Regex Numbers Only — Match Digits Pattern with Examples

^\d+$ is the simplest pattern for digits-only strings. For decimals, add (\.\d+)?. For negatives, prefix with -?. The examples below cover every common numeric validation scenario.

5 Number Regex Patterns

Digits only (integers)

/^\d+$/

Matches

123

0

9876543210

Does not match

12.5

-5

12a

(empty string)

Matches one or more digit characters (0–9). No decimals, no signs.

Optional leading zeros allowed

/^[0-9]+$/

Matches

007

000

42

Does not match

12.0

12a

(empty string)

Same as \d+ but explicitly uses the [0-9] character class.

Integer (optional negative sign)

/^-?\d+$/

Matches

-5

0

100

-999

Does not match

1.5

--5

1a

Allows an optional minus sign for negative integers.

Decimal number (integer or float)

/^-?\d+(\.\d+)?$/

Matches

3.14

-2.5

100

0.001

Does not match

3.

.5

1.2.3

abc

Matches integers and decimals. Requires at least one digit after the decimal point.

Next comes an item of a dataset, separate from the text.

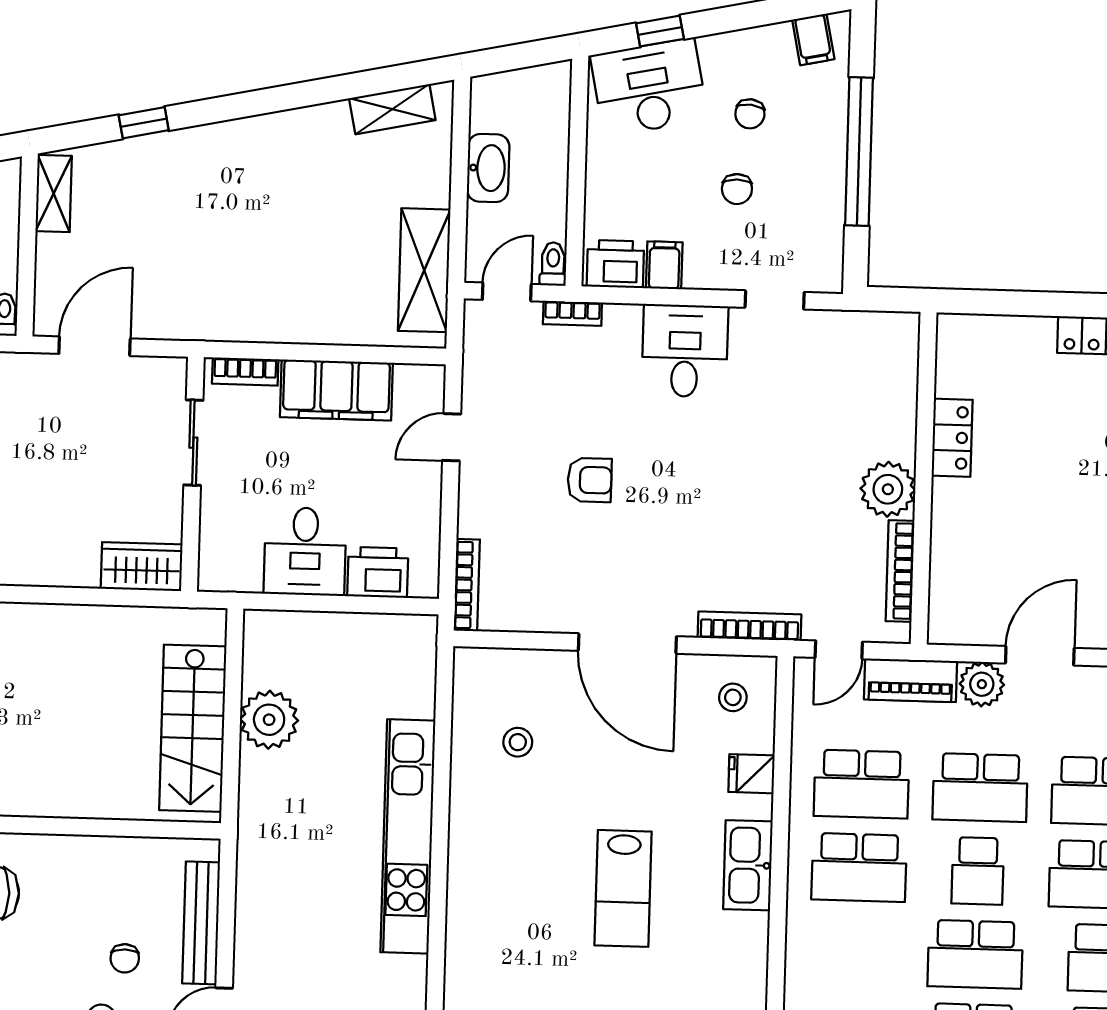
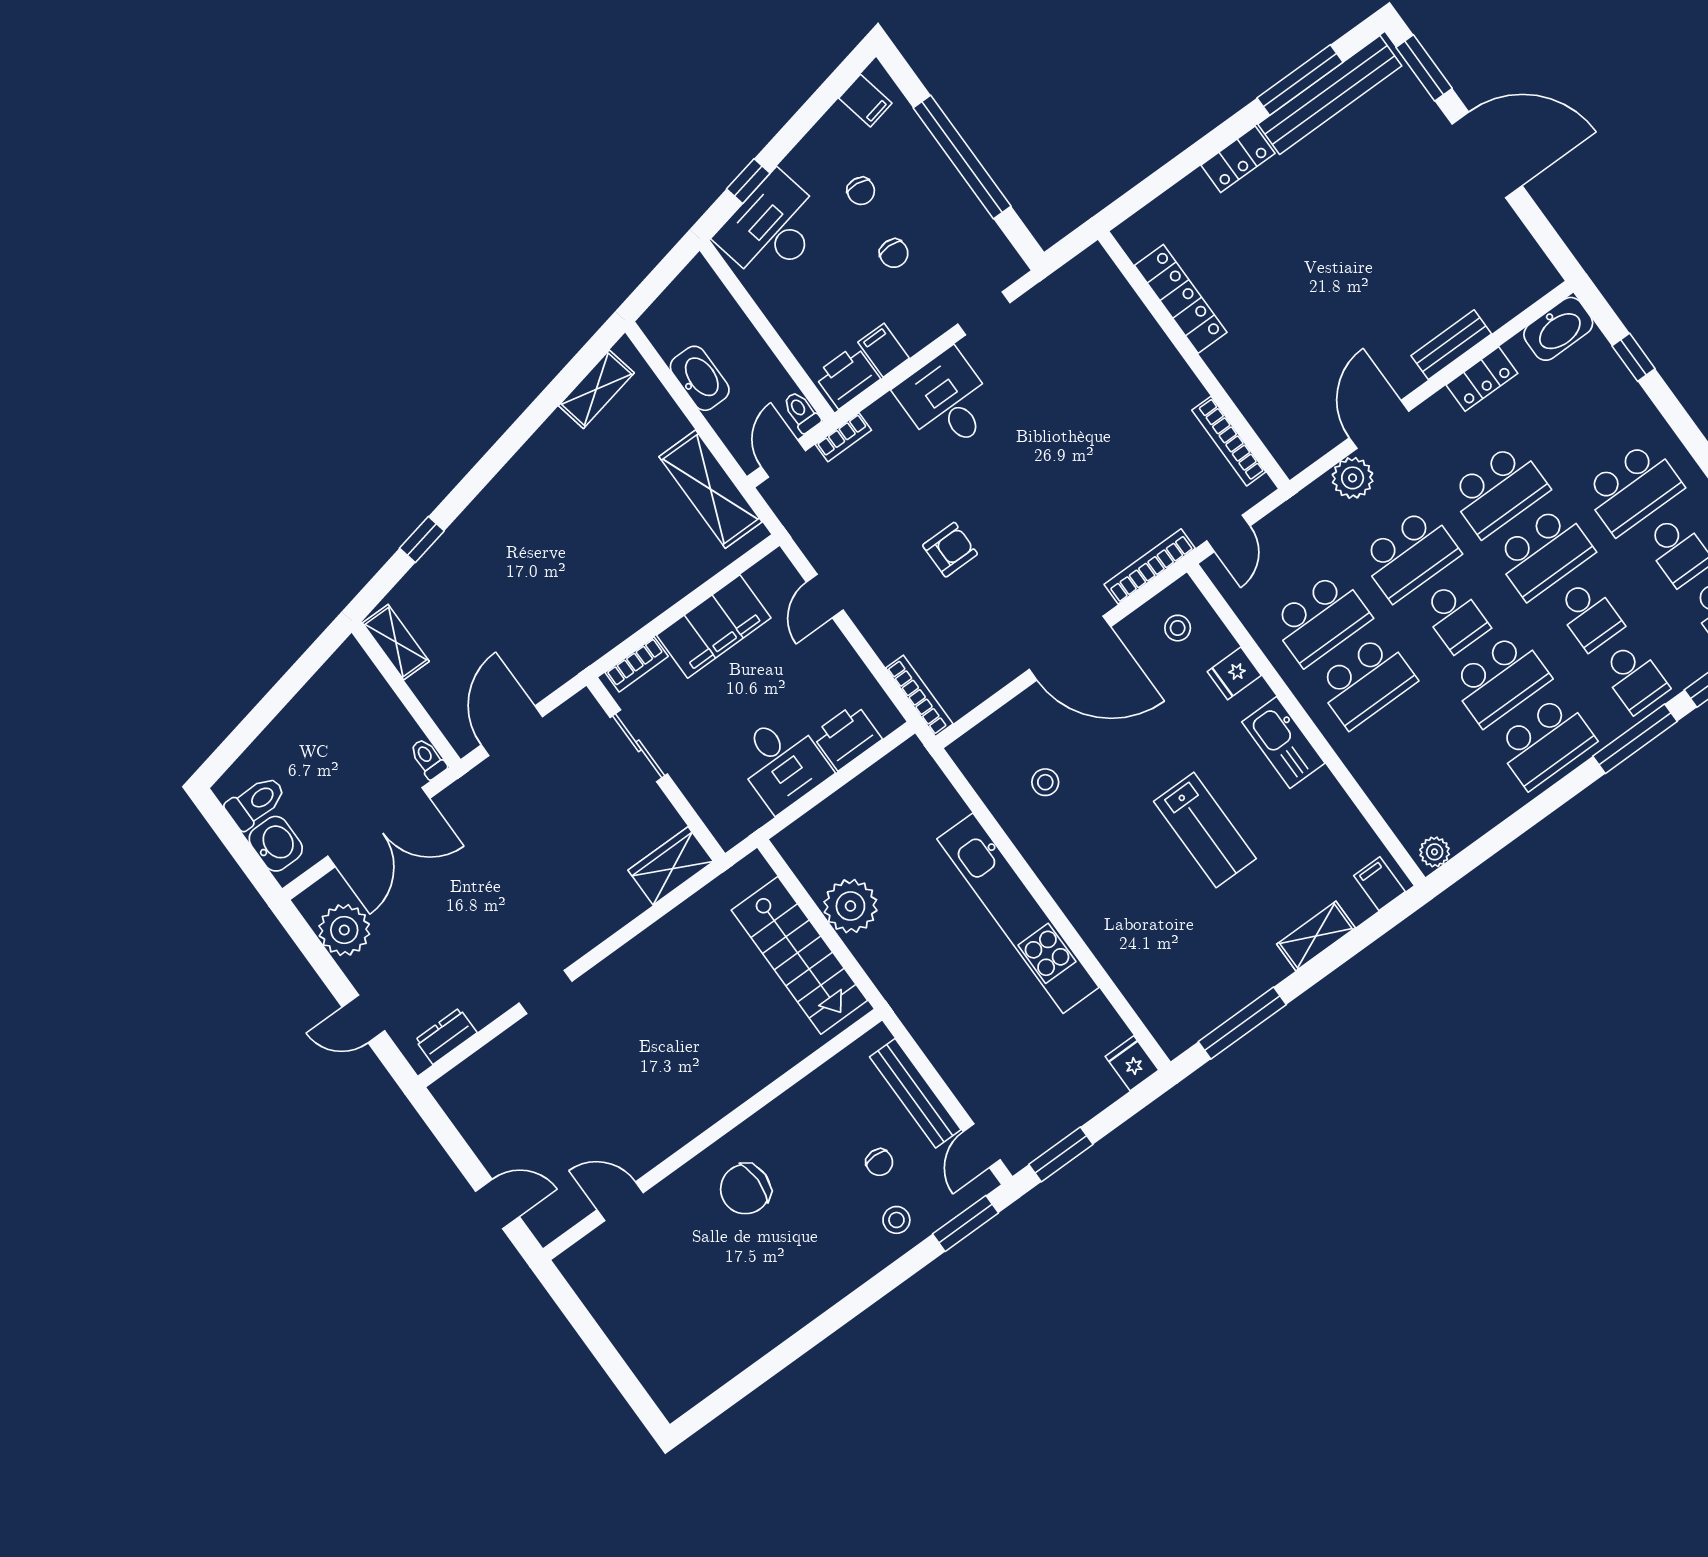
locker: (952, 438) -> (1181, 299), width x1.53
plant: (888, 489) -> (1174, 388), removed
piano: (911, 680) -> (1298, 515), removed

Phone number digits (7–15 digits)

/^\d{7,15}$/

Matches

1234567

12345678901234

Does not match

123456

1234567890123456

123-456

Validates raw digit strings for phone numbers. Does not allow spaces or dashes.

Code Examples

JavaScript

// Integers only
const integerOnly = /^\d+$/;
console.log(integerOnly.test("123"));   // true
console.log(integerOnly.test("12.5"));  // false

// Decimal numbers
const decimal = /^-?\d+(\.\d+)?$/;
console.log(decimal.test("3.14"));   // true
console.log(decimal.test("-2.5"));   // true
console.log(decimal.test("1."));     // false

// Extract all numbers from a string
const text = "Order 3 items at $12.50 each, total $37.50";
const numbers = text.match(/-?\d+(\.\d+)?/g);
console.log(numbers); // ["3", "12.50", "37.50"]

Python

import re

# Integers only
def is_integer(s):
    return bool(re.fullmatch(r'\d+', s))

print(is_integer("123"))   # True
print(is_integer("12.5"))  # False

# Decimal numbers
def is_number(s):
    return bool(re.fullmatch(r'-?\d+(\.\d+)?', s))

print(is_number("3.14"))  # True
print(is_number("-2.5"))  # True

# Extract all numbers from a string
text = "3 apples at $1.50 each"
numbers = re.findall(r'-?\d+(?:\.\d+)?', text)
print(numbers)  # ['3', '1.50']

Test Your Pattern Online

Related Guides

Frequently Asked Questions

What is the simplest regex for numbers only?

^\d+$ matches one or more digits with no other characters. For decimals, use ^-?\d+(\.\d+)?$.

How do I match negative numbers with regex?

Add -? (optional minus sign) at the start: ^-?\d+$. The ? makes the minus optional.

What is the difference between \d and [0-9]?

In most contexts they are equivalent. \d matches Unicode digits in some engines; [0-9] is explicit about ASCII digits only. Prefer [0-9] when you want only 0–9.